> _WHAT YOU HAVE TO DO_
Write out the entries exactly, leaving out every picture.
►
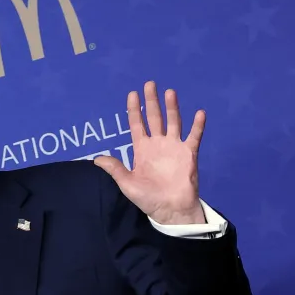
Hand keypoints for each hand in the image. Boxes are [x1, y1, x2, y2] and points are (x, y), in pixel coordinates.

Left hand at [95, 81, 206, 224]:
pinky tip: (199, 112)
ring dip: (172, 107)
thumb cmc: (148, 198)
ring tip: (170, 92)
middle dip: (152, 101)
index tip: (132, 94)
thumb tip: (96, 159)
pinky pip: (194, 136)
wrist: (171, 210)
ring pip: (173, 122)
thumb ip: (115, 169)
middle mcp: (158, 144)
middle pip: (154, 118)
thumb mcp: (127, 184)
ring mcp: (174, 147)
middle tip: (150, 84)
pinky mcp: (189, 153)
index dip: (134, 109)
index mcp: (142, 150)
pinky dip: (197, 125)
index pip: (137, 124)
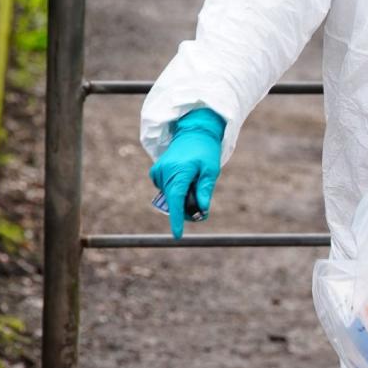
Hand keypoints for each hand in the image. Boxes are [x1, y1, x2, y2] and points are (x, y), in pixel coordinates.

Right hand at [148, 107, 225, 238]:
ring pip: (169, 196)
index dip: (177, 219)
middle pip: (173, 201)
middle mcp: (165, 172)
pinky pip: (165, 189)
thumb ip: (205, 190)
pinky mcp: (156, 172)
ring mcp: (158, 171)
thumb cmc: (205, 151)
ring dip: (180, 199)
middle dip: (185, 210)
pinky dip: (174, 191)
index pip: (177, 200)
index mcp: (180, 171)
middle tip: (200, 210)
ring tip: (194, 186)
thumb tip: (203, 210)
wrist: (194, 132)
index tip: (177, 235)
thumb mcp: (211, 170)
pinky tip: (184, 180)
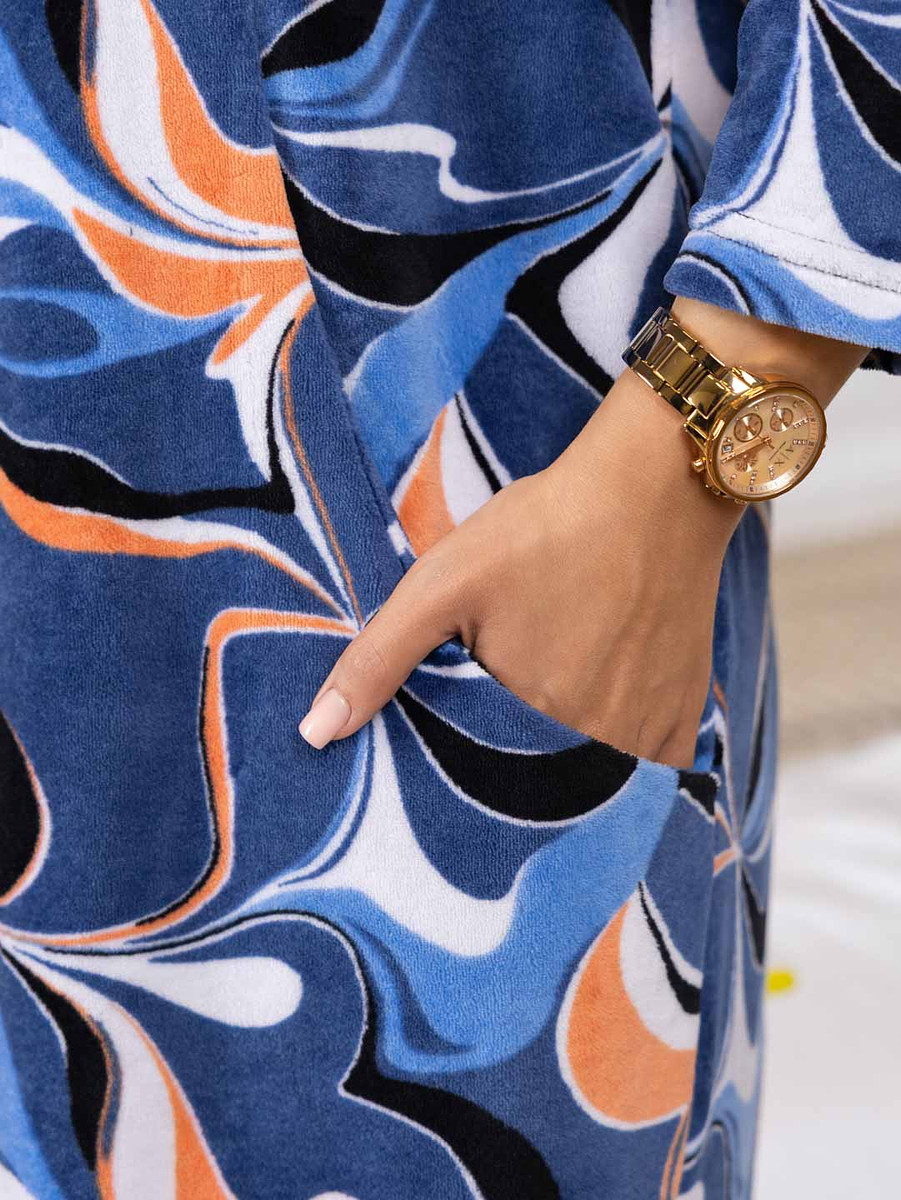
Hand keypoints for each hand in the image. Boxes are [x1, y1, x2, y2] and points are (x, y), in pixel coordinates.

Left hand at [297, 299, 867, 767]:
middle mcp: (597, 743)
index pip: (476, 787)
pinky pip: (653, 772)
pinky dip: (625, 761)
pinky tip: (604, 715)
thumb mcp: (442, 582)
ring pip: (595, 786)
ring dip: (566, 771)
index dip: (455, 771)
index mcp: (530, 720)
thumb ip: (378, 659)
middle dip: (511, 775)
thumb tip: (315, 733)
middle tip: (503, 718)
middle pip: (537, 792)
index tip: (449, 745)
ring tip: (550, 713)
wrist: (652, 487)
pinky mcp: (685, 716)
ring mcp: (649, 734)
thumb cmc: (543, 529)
◄
> _FINISHED EXERCISE_
Hand keypoints for each hand in the image. Boxes are [x1, y1, x2, y2] and points are (x, y), in pixel coordinates.

Left hand at [95, 81, 206, 224]:
pinky tip: (199, 112)
ring dip: (172, 107)
thumb cmc: (148, 198)
ring tip: (170, 92)
middle dip: (152, 101)
index tip: (132, 94)
thumb tip: (96, 159)
pinky pip: (194, 136)
wrist: (171, 210)
ring pip: (173, 122)
thumb ip: (115, 169)
middle mcp: (158, 144)
middle pip: (154, 118)
thumb mcp: (127, 184)
ring mcp: (174, 147)
middle tip: (150, 84)
pinky mcp: (189, 153)
index dip: (134, 109)
index mcp: (142, 150)
pinky dip: (197, 125)
index pip: (137, 124)
Hand keypoints for each hand in the image. Boxes are [x1, y1, x2, y2] and points are (x, y), in pixel coordinates.

Right hand at [148, 107, 225, 238]:
ring pip: (169, 196)
index dip: (177, 219)
middle pip: (173, 201)
middle mcp: (165, 172)
pinky pip: (165, 189)
thumb ip: (205, 190)
pinky mcp: (156, 172)
ring mcp: (158, 171)
thumb cmc: (205, 151)
ring dip: (180, 199)
middle dip: (185, 210)
pinky dip: (174, 191)
index pip: (177, 200)
index mcp: (180, 171)
middle tip: (200, 210)
ring tip: (194, 186)
thumb tip: (203, 210)
wrist: (194, 132)
index tip: (177, 235)
thumb mcp: (211, 170)
pinky tip: (184, 180)
Hand keypoints for each hand in the image. Boxes are [x1, y1, x2, y2] and points are (x, y), in pixel coordinates.

Left hand at [297, 299, 867, 767]:
middle mcp: (597, 743)
index pip: (476, 787)
pinky pip: (653, 772)
pinky dip: (625, 761)
pinky tip: (604, 715)
thumb mcp: (442, 582)
ring pip: (595, 786)
ring dip: (566, 771)
index dip: (455, 771)
index mcp: (530, 720)
thumb ip: (378, 659)
middle dip: (511, 775)
thumb tip: (315, 733)
middle tip: (503, 718)
middle pip: (537, 792)
index tip: (449, 745)
ring tip: (550, 713)
wrist: (652, 487)
pinky mcp: (685, 716)
ring mcp: (649, 734)
thumb cmc: (543, 529)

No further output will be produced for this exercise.